# [Instruções da tarefa]
No texto sobre a internet soberana da Rússia, indique todas as características que a nova legislação atribui oficialmente à "internet local" que pretende criar.

# [Texto para ler]
Rússia vai ter uma internet independente

O presidente russo, Vladimir Putin, assinou esta quarta-feira o decreto para uma "internet soberana", que vai permitir criar tecnologia para desviar tráfego do exterior e evitar que outros países desliguem os servidores russos

A Rússia está cada vez mais próxima de ter a sua internet independente. Vladimir Putin assinou esta quarta-feira o decreto para uma "internet soberana", que é descrito pelas autoridades russas como um passo essencial para eliminar restrições online vindas do estrangeiro e assegurar as comunicações no país em situações de emergência, como num eventual ataque cibernético de potências externas. Mas os ativistas dos direitos humanos veem na medida apenas mais um ataque à liberdade de expressão.

A nova legislação só entra em vigor em novembro e oficialmente pretende criar uma "internet local que seja sustentável, segura e completamente funcional". Na prática, vai permitir criar tecnologia para desviar tráfego do exterior e evitar que outros países desliguem os servidores russos.

Os autores da iniciativa argumentam que a Rússia teve de assegurar as suas ligações depois de Donald Trump ter revelado no ano passado uma estratégia de cibersegurança onde argumentava que as autoridades russas tinham liderado os ataques online que acabaram por passar impunes.

# [Dados fornecidos]
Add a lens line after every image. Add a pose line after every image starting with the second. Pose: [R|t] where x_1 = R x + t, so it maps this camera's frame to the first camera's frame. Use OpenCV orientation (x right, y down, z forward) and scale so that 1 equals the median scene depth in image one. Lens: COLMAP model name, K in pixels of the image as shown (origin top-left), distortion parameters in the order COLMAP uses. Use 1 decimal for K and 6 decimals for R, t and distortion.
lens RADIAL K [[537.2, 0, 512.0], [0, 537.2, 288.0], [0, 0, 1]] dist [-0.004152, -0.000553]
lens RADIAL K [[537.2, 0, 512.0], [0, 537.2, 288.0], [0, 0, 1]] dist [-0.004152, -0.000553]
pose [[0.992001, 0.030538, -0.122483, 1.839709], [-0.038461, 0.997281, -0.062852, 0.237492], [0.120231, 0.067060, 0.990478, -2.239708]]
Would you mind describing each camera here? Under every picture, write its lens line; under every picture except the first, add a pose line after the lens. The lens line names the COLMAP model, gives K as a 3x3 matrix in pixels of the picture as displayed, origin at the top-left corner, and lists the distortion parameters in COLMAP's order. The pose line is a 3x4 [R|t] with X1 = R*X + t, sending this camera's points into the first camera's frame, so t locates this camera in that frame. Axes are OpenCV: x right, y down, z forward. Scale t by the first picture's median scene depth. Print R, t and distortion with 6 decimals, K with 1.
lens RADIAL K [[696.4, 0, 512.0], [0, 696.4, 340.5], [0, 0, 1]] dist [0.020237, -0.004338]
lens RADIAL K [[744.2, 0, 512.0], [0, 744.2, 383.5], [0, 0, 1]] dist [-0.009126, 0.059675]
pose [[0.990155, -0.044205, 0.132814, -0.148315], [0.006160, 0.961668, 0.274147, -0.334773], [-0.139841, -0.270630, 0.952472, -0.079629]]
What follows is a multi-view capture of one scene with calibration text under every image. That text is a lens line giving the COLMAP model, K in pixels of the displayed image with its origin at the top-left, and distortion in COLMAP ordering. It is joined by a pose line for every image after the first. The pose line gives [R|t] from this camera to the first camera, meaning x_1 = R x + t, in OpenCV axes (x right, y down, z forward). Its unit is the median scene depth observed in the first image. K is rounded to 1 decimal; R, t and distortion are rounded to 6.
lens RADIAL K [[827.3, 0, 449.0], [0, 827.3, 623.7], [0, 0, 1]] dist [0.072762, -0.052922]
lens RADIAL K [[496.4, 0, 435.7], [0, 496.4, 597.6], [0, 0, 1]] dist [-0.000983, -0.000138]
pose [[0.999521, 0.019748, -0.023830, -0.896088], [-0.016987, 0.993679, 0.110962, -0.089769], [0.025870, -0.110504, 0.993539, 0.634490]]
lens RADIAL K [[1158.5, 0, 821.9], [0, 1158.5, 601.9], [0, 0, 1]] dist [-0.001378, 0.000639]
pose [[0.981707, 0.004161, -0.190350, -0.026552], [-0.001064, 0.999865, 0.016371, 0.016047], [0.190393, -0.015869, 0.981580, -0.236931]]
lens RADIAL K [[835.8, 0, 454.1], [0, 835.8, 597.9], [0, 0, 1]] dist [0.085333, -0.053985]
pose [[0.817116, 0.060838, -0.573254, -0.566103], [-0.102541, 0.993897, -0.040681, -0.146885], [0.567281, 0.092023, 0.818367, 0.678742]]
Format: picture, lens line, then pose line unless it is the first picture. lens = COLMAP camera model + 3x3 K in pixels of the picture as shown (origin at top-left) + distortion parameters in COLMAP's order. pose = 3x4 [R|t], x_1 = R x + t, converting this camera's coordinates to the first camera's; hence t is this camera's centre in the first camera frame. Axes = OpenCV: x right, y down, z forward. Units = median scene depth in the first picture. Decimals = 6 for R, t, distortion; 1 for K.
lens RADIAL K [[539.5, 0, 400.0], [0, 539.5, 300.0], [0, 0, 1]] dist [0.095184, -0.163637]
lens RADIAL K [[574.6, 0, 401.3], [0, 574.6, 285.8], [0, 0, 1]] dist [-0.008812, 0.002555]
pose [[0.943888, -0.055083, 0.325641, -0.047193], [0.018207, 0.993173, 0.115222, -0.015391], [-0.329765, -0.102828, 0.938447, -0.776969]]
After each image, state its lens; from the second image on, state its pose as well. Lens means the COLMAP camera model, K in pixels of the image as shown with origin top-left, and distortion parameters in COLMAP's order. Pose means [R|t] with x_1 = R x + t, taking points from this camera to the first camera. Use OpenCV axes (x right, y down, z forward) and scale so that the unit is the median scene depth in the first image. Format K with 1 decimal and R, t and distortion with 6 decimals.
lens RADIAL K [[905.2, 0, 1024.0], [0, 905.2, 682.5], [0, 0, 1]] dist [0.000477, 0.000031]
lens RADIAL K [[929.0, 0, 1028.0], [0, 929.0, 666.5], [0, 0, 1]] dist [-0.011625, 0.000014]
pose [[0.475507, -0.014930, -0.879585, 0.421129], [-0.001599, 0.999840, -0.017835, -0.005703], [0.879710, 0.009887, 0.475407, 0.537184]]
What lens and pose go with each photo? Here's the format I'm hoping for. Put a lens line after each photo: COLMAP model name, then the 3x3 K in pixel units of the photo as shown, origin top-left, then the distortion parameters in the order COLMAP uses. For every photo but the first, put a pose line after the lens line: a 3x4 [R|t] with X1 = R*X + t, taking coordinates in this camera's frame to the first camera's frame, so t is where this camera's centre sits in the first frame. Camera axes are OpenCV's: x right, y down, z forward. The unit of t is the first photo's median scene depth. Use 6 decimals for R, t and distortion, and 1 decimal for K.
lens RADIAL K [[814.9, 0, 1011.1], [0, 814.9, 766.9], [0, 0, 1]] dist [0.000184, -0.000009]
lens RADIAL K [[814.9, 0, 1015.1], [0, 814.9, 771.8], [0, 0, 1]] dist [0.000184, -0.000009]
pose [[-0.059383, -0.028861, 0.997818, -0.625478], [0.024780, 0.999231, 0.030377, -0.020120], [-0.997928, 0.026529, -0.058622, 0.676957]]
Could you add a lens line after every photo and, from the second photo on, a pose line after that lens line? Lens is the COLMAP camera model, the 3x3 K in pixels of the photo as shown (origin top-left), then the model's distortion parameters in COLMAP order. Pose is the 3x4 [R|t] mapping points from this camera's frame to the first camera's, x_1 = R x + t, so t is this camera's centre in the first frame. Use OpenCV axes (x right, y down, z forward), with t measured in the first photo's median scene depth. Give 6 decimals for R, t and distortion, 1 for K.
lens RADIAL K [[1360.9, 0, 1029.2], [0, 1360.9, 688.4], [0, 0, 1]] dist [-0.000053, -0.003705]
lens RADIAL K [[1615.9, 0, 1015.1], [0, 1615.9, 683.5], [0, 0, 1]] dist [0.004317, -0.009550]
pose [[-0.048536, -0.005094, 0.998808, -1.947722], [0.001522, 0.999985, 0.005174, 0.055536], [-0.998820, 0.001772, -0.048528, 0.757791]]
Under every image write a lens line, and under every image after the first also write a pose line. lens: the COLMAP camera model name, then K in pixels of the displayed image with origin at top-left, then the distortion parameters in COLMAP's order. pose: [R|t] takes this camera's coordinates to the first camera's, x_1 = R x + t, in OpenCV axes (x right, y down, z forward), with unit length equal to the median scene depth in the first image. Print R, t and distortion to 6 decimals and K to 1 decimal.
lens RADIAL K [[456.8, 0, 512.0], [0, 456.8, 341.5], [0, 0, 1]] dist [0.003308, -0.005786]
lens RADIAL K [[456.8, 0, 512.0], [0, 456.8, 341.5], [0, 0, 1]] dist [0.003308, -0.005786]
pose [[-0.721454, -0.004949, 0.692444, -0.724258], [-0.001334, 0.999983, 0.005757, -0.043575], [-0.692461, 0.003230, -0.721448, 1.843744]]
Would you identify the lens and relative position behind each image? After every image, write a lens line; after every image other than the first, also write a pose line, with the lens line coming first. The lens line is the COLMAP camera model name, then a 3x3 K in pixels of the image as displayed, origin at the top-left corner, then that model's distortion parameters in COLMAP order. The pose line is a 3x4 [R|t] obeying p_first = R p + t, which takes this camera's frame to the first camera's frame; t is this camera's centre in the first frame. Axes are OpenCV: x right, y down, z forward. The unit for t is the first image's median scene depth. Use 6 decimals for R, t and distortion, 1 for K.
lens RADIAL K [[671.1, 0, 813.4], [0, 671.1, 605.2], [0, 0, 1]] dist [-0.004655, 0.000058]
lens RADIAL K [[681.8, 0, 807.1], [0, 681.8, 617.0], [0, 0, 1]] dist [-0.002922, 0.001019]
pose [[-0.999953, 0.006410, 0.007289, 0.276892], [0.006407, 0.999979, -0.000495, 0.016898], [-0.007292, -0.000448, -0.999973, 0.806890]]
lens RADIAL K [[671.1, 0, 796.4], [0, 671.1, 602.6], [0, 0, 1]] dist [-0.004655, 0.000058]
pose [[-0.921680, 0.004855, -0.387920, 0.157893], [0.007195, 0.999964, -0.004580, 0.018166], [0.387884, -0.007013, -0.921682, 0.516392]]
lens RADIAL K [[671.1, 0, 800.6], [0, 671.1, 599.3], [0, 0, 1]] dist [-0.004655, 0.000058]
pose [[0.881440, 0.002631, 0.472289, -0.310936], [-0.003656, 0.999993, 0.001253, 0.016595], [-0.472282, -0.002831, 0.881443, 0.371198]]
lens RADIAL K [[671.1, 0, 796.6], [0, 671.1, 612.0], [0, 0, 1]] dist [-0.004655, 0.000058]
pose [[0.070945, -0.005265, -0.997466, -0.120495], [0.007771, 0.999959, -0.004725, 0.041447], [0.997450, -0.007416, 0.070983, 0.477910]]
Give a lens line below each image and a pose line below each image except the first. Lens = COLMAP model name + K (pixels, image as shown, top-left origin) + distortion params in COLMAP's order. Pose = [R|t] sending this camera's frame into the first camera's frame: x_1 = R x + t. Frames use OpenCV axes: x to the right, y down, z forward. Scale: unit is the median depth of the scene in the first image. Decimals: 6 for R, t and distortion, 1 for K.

# [Resolução do exercício]
- sustentável
- segura
- completamente funcional